Si le tango est sensuel, il est aussi source de souffrance, ce qui est toujours plus excitant que de ne rien ressentir…
Il se faisait plaisir, à l’idée qu’elle pourrait arriver dans la milonga au moment où il danserait milonguero avec une autre.
C’est ainsi qu’ils se sont rencontrés et quand elle l’a aperçu dans cette position, elle a tout de suite compris qu’il l’avait fait pour que naisse chez elle une infime douleur, légère mais néanmoins réelle. Cela a duré quelques danses, parfois ils se sont croisés semblant indifférents à ce qui leur arrivait mais leurs corps éloignés témoignaient de leur trouble par un frémissement de la peau.

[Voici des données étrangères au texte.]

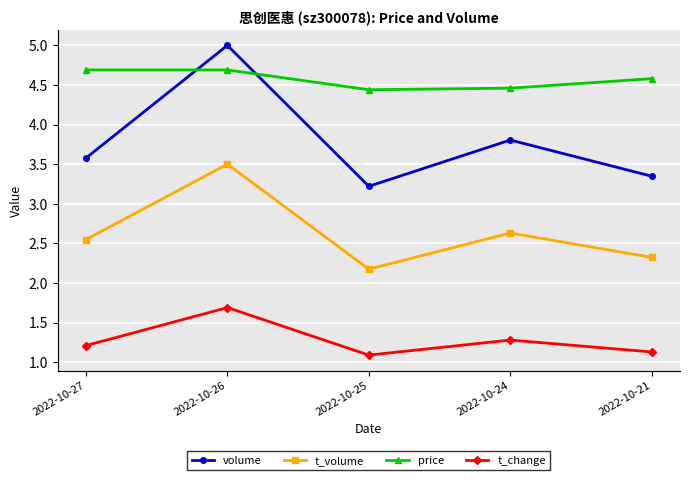

What is the smallest value displayed?

1.1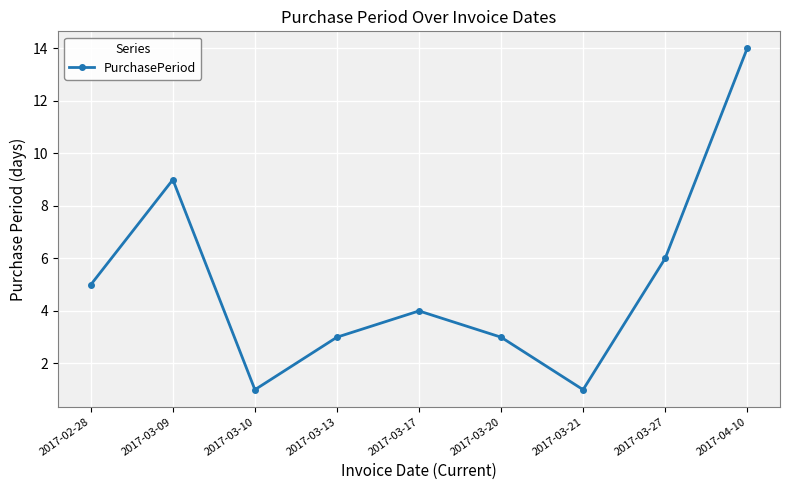

At which label is the value closest to 7?

2017-03-27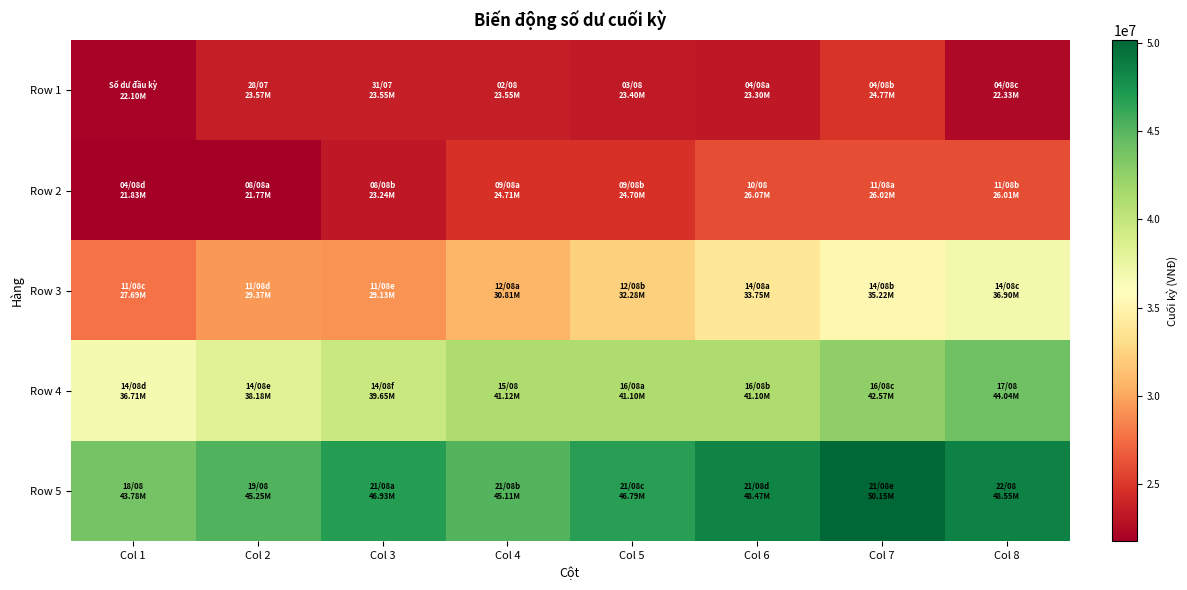

List the series in order of their peak value, lowest first.

Row 1, Row 2, Row 3, Row 4, Row 5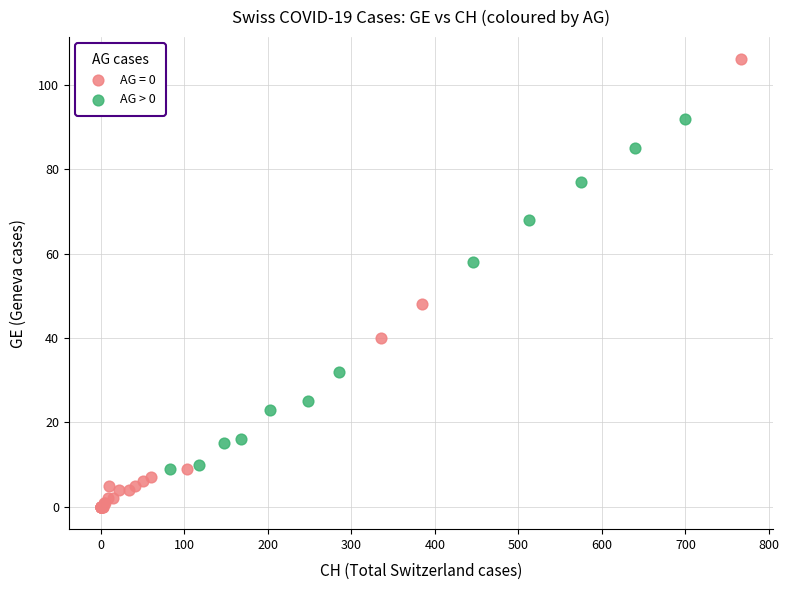

Which series contains the lowest Y value?

AG = 0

Plus tard, lors d’une nouvelle tanda, il a marché vers elle soutenant son regard violent, noir et elle a compris que jamais il n’arrêterait de marcher, parfois aérien, parfois ancré dans le sol, mais toujours avec elle. Et depuis, son souffle sur sa chair l’aide à se laisser aller, la danse les métamorphose.
Enveloppée des bras de l’homme, elle imagine, elle imagine et ne résiste pas à la figure, au tour, à la musique, à la voix… Le tango et l’homme lui offrent toutes ses sensations, cette main sur sa peau au fur et à mesure que la danse progresse, qu’il se déplace comme un félin, cette main la fait frissonner. Et le bout de ses seins de durcir. Elle croit qu’elle est allongée, qu’elle rêve, elle a la sensation d’avoir fumé ou légèrement bu. Vite, un geste pour sentir qu’elle est bien debout, elle enfonce ses ongles peints dans la nuque de l’homme, celui-ci s’écarte alors légèrement, laissant ainsi un peu d’espace, n’emmêlant plus leur corps, mais toujours ensemble dans la danse. Il voit mieux la rougeur de ses joues, son cou, son épaule dénudée. Ce paysage l’émeut, l’excite, il souhaite ardemment continuer à la désirer, à l’aimer et à danser avec elle.